Under the hood, a Struct is a Struct[F](private val fields: Map[StructKey, Any]), where all access to the map is via parametrised types, for example get[T](implicit k: StructKeyProvider[T], ev: F <:< T): T. This should avoid the issues usually related to using Any.

Struct enables us to provide automatic JSON encode/decode via macros.

Lighting Talks - Track 1

By Nick Pollard - More Typing, Less Typing - Driving behaviour with types

Scala has a very powerful type system. What is it good for? Usually we though about Validation, what about generating behaviour? We do that all the time, for example when we overload methods or we use Typeclasses.

Typeclasses revisited: interface across type, common capability but varied behaviour by type. Each instance provides behaviour, implemented using trait and used via implicit. Instances are defined as implicit values and def. Implicit def can take another implicit as parameter.

When searching for an implicit the compiler can chain successive implicits if it will produce the required type.

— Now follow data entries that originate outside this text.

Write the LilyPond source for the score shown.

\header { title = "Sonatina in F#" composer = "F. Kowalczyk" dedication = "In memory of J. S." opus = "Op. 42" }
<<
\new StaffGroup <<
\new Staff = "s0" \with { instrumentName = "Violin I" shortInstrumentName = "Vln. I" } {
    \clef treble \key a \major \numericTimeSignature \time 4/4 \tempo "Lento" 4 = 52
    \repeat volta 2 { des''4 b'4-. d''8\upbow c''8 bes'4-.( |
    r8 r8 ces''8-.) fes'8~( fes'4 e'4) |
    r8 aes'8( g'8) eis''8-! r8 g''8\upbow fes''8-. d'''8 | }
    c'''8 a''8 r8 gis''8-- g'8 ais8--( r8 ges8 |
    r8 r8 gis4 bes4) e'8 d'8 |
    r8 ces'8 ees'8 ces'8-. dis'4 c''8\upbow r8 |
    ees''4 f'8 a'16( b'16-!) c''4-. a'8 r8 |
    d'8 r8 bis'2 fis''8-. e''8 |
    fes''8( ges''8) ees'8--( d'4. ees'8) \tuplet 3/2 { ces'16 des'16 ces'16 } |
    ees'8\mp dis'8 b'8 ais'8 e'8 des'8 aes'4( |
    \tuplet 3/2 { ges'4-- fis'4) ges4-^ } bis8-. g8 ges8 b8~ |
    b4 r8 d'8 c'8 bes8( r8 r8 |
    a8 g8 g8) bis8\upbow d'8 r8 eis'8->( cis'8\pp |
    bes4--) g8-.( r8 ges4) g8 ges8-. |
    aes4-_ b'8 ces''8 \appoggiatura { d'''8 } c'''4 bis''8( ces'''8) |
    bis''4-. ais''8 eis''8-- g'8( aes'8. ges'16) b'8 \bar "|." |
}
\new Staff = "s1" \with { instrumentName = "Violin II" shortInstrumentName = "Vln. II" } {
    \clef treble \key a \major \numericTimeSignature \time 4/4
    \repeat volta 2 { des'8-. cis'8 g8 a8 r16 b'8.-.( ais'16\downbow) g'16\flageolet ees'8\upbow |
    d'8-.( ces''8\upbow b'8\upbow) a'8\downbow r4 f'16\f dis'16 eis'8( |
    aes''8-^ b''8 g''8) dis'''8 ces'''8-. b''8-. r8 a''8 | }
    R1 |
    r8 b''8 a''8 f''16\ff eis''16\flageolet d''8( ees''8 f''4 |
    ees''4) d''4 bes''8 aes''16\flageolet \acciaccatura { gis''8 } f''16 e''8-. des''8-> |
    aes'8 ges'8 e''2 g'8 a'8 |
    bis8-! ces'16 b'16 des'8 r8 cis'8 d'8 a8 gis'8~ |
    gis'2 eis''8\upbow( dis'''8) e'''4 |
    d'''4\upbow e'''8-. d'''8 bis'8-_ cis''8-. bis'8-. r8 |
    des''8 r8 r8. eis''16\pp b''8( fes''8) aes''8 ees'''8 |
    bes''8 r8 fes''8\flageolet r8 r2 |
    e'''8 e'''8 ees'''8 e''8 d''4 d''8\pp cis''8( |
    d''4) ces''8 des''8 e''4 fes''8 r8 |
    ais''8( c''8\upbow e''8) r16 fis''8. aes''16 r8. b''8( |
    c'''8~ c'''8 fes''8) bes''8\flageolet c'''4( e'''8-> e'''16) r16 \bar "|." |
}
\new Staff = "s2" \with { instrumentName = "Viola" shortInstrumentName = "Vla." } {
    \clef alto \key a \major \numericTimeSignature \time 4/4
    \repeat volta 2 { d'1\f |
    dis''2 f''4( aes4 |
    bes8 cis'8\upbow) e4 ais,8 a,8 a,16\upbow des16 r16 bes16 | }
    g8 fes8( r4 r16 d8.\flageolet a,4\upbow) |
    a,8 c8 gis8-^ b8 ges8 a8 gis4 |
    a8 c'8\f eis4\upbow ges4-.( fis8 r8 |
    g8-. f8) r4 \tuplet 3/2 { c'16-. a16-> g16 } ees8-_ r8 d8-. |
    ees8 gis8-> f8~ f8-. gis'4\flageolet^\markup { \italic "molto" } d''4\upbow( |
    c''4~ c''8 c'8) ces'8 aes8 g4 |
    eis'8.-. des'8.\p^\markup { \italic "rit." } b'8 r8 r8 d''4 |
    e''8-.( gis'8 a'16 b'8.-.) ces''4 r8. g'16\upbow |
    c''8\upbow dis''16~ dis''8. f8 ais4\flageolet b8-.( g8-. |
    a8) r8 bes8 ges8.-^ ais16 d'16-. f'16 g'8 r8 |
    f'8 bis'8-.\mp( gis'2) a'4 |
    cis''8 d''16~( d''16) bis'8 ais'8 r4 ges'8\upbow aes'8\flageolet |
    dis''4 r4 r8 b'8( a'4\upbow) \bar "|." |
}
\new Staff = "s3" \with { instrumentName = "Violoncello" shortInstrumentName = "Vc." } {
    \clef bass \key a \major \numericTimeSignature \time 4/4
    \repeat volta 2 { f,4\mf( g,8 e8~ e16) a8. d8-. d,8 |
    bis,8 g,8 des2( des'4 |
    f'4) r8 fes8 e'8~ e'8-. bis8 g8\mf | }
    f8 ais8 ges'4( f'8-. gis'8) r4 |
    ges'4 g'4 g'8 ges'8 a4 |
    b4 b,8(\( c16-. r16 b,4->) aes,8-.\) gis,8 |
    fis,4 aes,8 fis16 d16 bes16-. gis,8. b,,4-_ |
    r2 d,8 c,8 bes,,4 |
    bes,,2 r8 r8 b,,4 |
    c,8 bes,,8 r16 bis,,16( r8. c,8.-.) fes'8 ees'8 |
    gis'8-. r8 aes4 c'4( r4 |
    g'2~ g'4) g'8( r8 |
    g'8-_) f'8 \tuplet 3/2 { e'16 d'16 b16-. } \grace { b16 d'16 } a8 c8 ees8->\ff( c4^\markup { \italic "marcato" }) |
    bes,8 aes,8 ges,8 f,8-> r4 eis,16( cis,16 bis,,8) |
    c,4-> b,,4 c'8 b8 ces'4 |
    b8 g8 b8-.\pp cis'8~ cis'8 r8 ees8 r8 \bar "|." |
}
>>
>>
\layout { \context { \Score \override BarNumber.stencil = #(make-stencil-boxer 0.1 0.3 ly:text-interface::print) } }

How can we handle more complex types via implicits? We need an algebra for types. An algebra is just a group of objects and operators you can use on those objects. Like numbers and mathematical operators, or types and type operators.

How do we operate on types? What is a type? A type can be seen as a set of values. Example: Boolean is Set(true, false). Char is Set('a', 'b', ...). So we can use Set operators, of which we care about two, product (cartesian product) and coproduct (also named disjoint union, like Scalaz /, or sum).

With this we can express types in the terms of operators. Option[A] = () \/ A.

If we can model types as operators in simple types, we can construct typeclasses from that. This is what Shapeless does for this.

Shapeless uses HList (heterogeneous lists). Equivalent to nested tuples (A, (B, C)). The base case is HNil, we can recurse over the list until we hit HNil. Shapeless also provides CoProduct, similar to Tuples of \/ (simplifying).

How is that useful? It allows us, for example, to generate parsers for any type of case class by treating them as HList. Shapeless automatically turns ADTs into HList (it has implicits and macros to do that). This reduces boilerplate, we write a generic parser once and we can apply it to any present or future ADT we use.